DecodingStrategy
- class opennmt.utils.DecodingStrategy[source]
Base class for decoding strategies.
Inherits from:
abc.ABC
Extended by:
- property num_hypotheses
The number of hypotheses returned by this strategy.
- static from_params(params, tflite_mode=False)[source]
Constructs a decoding strategy based on user parameters.
- Parameters
params – A dictionary of user parameters.
tflite_mode – boolean, should be set to True only if you’re exporting with TensorFlow Lite
- Returns
A
opennmt.utils.DecodingStrategy
instance.
- abstract initialize(start_ids, attention_size=None)[source]
Initializes the strategy.
- Parameters
start_ids – The start decoding ids.
attention_size – If known, the size of the attention vectors (i.e. the maximum source length).
- Returns
A tuple containing,
The (possibly transformed) start decoding ids.
The tensor of finished flags.
Initial log probabilities per batch.
An dictionary of additional tensors used during the decoding.
- abstract step(step, sampler, log_probs, cum_log_probs, finished, state=None, attention=None, **kwargs)[source]
Updates the strategy state.
- Parameters
step – The current decoding step.
sampler – The sampler that produces predictions.

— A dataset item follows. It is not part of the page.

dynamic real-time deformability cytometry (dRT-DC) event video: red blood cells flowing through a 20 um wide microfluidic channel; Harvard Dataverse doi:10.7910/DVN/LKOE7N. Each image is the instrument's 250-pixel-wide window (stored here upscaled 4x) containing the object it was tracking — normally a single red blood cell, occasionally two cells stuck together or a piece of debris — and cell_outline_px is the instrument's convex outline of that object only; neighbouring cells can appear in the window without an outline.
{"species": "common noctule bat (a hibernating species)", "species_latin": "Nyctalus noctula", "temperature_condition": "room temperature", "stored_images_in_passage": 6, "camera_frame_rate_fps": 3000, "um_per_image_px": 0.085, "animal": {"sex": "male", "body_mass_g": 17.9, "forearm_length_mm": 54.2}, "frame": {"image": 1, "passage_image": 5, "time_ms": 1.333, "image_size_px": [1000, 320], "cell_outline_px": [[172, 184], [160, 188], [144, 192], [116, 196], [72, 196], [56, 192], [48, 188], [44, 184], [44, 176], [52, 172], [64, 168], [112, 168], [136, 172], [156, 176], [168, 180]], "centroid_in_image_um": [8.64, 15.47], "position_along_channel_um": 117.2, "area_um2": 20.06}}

log_probs – The model log probabilities.
cum_log_probs – The cumulated log probabilities per batch.
finished – The current finished flags.
state – The decoder state.
attention – The attention vector for the current step.

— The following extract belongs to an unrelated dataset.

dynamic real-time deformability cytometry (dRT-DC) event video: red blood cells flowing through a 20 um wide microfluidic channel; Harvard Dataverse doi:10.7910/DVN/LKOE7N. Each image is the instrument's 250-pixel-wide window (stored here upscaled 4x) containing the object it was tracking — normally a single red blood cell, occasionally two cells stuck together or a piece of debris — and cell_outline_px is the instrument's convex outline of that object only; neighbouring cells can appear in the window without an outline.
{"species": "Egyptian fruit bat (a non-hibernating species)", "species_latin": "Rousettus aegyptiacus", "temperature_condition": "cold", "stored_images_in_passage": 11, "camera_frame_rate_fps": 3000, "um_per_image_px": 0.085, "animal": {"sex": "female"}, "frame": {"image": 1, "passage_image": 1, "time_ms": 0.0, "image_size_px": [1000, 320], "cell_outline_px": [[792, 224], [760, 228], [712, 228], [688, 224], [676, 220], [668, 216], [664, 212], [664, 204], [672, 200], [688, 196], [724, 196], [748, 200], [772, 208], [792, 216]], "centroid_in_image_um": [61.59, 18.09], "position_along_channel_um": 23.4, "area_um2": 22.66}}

**kwargs – Additional tensors used by this decoding strategy.
- Returns
A tuple containing,
The predicted word ids.
The new cumulated log probabilities.
The updated finished flags.
The updated decoder state.
A dictionary with additional tensors used by this decoding strategy.
- abstract finalize(outputs, end_id, attention=None, **kwargs)[source]
Finalize the predictions.
- Parameters
outputs – The array of sampled ids.
end_id – The end token id.
attention – The array of attention outputs.
**kwargs – Additional tensors used by this decoding strategy.
- Returns
A tuple containing,
The final predictions as a tensor of shape \([B, H, T_t]\).
The final attention history of shape \([B, H, T_t, T_s]\).
The final sequence lengths of shape \([B, H]\).